Some months ago, the fashion industry saw its two masters of menswear share the spotlight: Kim Jones was leaving Louis Vuitton for Dior Homme, and Virgil Abloh, the Chicagoan who has never worked for a luxury design house, would replace him. While the former has yet to make his debut for the label, the latter, at the Palais Royal in Paris, just made history: as the third Black designer to helm a French maison, Abloh has managed to refresh the beloved menswear arm of the biggest luxury fashion brand in the world in radical ways no one predicted.

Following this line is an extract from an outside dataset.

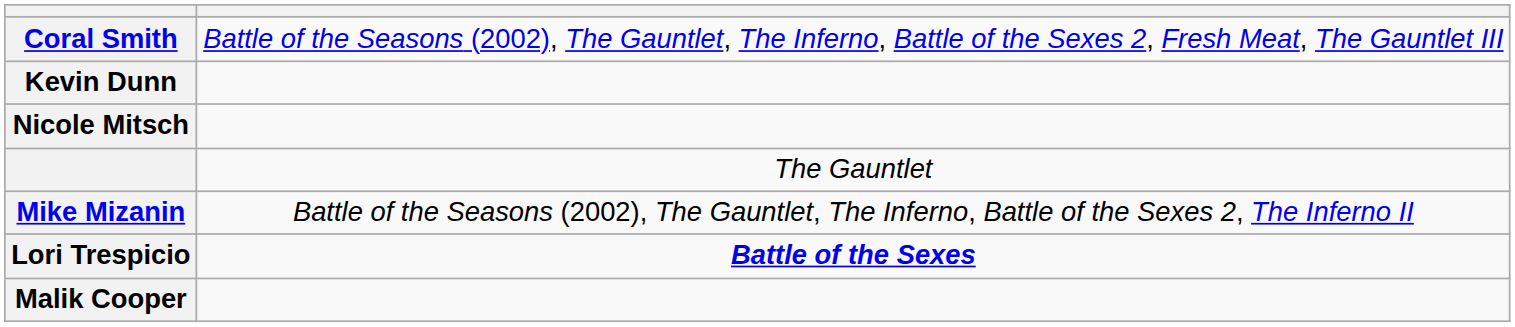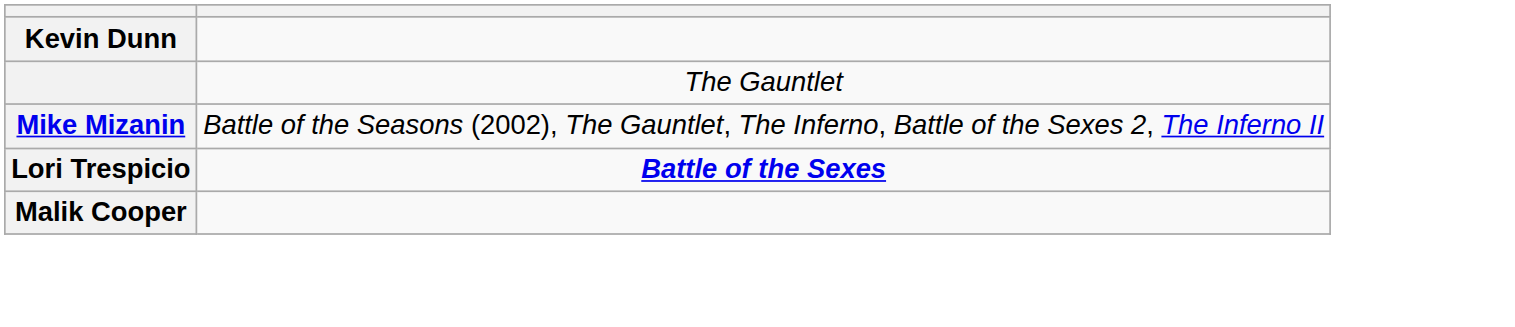- row: Coral Smith | Battle of the Seasons (2002), The Gauntlet, The Inferno, Battle of the Sexes 2, Fresh Meat, The Gauntlet III
- row: Nicole Mitsch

For starters, the Paris Fashion Week show's theme of Diversity will likely serve as the pinnacle and blueprint for any other high-tier designer stumped on just how to add the right kind of color to their collections. Along with the show notes came a coded map that showed where the models —  predominantly people of color, including celebrity catwalkers Kid Cudi, Dev Hynes, and Playboi Carti — and their parents, came from. And then there was the front row: his longtime mentor and former employer Kanye West (with whom he shared a viral, tearful hug as he took his bow), Kim Kardashian, Kylie Jenner, Rihanna, Bella Hadid, and others. To complete the audience, Abloh invited local design students, wooed by free T-shirts, to help cushion the crowds along his gradient catwalk.
But, in terms of what they were all there for — to survey Louis Vuitton's latest coup de foudre since Marc Jacobs — did Abloh's most important collection meet the hype? Yes. Did it surpass expectations, raise any bar, or make us think differently about the menswear market? No. But did it need to? Perhaps it was more utilitarian than ever, with military-grade vests, oversized denim workwear pieces, a long-awaited sneaker arrival and a Yeezy influence throughout. But it was what's to be expected from someone who can credit Instagram for part of his success. Bottom line: He succeeded, while still making a few bomber jackets.
Most of the industry will be split on Abloh's debut: Those who are loyal to Jones — and whose roster of chosen streetwear icons, like Yohji Yamamoto, Helmut Lang, Raf Simons, etc., is already full — will take him to task on what he presented at Paris Fashion Week. But those others, perhaps the younger-generation seat-fillers, will continue to show him unconditional love (with their wallets or their knockoffs). What we know for sure, though, is this: It took Abloh only four years at his label, Off-White, to get to where he is now. While Louis Vuitton's spring 2019 menswear offering may not have said much to its legacy, it does mark a new beginning for the French luxury house. Like his rainbow-colored Place Colette runway, the road ahead is very long.